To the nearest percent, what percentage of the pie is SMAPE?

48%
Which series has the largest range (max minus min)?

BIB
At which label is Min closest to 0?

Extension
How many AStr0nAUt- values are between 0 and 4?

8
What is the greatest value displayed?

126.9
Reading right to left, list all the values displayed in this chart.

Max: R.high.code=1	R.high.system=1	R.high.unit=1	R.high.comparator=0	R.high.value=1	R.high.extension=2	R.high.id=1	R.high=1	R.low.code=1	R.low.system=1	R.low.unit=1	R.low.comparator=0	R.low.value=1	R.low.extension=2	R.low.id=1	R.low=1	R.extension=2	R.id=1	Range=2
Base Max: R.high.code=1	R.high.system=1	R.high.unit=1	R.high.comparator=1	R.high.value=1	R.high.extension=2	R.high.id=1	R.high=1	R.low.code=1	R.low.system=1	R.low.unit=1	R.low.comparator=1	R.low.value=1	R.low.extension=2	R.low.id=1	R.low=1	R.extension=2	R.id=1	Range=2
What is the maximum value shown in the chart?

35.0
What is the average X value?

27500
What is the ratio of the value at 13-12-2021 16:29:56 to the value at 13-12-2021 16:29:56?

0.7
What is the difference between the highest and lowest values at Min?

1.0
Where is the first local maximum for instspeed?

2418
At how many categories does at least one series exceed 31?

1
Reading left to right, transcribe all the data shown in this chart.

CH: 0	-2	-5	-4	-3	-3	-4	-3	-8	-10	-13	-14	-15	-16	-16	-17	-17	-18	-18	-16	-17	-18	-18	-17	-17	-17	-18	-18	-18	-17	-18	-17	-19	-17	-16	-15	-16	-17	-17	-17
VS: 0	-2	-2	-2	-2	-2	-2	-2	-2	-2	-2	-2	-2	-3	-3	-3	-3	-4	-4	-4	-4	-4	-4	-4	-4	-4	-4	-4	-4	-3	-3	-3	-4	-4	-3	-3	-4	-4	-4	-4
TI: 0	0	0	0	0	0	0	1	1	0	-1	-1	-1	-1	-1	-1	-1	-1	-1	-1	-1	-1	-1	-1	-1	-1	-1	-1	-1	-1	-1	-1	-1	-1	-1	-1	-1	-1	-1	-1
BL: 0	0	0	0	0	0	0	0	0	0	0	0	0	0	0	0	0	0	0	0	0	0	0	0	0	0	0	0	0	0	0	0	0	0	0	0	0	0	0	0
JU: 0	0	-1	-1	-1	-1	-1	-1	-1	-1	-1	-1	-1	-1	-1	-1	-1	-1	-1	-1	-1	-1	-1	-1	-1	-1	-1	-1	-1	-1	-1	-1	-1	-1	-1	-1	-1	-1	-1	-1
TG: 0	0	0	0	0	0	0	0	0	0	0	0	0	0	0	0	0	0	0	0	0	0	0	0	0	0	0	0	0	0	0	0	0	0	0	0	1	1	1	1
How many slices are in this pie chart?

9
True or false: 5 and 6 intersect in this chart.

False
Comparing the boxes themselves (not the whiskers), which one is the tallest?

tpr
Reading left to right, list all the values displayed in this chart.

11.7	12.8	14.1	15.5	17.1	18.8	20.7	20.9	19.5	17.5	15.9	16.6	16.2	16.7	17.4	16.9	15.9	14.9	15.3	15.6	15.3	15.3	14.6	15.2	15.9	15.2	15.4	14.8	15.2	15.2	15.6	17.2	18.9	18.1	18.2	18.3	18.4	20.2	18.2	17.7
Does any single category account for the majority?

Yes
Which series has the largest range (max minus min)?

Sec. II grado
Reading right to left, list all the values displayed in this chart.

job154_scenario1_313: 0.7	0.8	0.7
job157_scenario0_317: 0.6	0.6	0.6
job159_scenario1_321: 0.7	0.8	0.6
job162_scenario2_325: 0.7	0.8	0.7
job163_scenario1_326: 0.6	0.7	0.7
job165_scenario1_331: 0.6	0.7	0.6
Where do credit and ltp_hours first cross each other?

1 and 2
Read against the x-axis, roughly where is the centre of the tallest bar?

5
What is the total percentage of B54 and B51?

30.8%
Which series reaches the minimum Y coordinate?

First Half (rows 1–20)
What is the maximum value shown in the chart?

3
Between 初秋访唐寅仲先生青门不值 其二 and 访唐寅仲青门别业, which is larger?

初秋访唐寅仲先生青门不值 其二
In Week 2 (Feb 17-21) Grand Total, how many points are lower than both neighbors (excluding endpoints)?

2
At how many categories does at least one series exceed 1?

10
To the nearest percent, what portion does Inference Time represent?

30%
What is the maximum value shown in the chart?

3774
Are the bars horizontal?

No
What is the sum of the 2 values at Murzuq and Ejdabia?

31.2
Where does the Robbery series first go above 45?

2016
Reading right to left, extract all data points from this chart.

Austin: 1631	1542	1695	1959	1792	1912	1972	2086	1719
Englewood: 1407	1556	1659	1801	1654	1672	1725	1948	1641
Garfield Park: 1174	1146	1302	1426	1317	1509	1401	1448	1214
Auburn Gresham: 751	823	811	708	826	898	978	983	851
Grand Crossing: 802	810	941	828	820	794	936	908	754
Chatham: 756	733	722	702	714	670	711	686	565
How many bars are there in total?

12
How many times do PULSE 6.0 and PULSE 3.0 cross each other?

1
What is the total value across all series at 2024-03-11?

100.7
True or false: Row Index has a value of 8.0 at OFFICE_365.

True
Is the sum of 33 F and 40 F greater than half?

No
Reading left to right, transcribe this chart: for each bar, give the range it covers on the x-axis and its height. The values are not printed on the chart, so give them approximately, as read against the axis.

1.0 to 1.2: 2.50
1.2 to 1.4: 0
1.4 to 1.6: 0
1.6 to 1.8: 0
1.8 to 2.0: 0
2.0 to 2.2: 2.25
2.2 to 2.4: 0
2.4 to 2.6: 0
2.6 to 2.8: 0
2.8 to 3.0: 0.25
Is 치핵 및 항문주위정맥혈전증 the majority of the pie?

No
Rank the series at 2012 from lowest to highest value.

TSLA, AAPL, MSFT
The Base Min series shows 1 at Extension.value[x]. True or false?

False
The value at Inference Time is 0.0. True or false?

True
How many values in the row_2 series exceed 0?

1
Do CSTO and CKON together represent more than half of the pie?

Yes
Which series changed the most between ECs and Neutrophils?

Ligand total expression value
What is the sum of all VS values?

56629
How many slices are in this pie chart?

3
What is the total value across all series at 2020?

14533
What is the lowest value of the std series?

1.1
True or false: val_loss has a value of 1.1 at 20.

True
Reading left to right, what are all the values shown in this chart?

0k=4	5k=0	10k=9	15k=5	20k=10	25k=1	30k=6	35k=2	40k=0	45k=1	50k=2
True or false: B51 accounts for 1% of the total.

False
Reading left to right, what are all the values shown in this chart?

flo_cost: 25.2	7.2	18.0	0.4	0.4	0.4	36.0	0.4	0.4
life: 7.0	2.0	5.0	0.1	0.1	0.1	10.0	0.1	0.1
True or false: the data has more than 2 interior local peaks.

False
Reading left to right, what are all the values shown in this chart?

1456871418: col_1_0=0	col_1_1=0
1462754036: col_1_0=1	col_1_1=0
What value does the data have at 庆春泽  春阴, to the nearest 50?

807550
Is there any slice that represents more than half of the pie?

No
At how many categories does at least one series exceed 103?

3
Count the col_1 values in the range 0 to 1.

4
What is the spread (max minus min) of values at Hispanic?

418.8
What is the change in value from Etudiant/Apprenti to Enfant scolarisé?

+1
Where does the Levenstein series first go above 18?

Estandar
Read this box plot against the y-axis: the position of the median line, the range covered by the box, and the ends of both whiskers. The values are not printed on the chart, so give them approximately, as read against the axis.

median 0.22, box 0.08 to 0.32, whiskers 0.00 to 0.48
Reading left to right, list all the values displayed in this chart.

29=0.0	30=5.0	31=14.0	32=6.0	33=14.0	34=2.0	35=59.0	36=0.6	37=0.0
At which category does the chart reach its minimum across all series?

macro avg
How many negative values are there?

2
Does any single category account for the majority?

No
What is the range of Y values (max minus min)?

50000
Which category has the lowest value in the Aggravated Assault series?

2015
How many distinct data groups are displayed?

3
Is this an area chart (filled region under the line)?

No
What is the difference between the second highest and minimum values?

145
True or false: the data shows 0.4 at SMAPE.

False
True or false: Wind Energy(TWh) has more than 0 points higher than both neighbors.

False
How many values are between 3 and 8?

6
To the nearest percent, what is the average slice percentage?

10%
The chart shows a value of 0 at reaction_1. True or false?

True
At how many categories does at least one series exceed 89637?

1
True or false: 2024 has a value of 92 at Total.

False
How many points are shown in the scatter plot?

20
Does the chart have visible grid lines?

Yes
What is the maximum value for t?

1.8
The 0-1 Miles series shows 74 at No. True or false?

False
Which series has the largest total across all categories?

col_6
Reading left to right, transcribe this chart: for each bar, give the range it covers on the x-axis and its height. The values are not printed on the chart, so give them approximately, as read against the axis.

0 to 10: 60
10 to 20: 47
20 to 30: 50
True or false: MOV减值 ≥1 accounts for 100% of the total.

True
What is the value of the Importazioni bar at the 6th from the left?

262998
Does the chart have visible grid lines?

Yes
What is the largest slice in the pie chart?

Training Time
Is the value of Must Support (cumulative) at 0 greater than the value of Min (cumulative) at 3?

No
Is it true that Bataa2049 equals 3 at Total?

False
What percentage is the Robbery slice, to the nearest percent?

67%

--------------------------------------------------

### Assigned task
Copy out every line in the records above that contains the word "points". Treat the match as case-sensitive.

### Solution to this task
In Week 2 (Feb 17-21) Grand Total, how many points are lower than both neighbors (excluding endpoints)?
Reading right to left, extract all data points from this chart.
True or false: Wind Energy(TWh) has more than 0 points higher than both neighbors.
How many points are shown in the scatter plot?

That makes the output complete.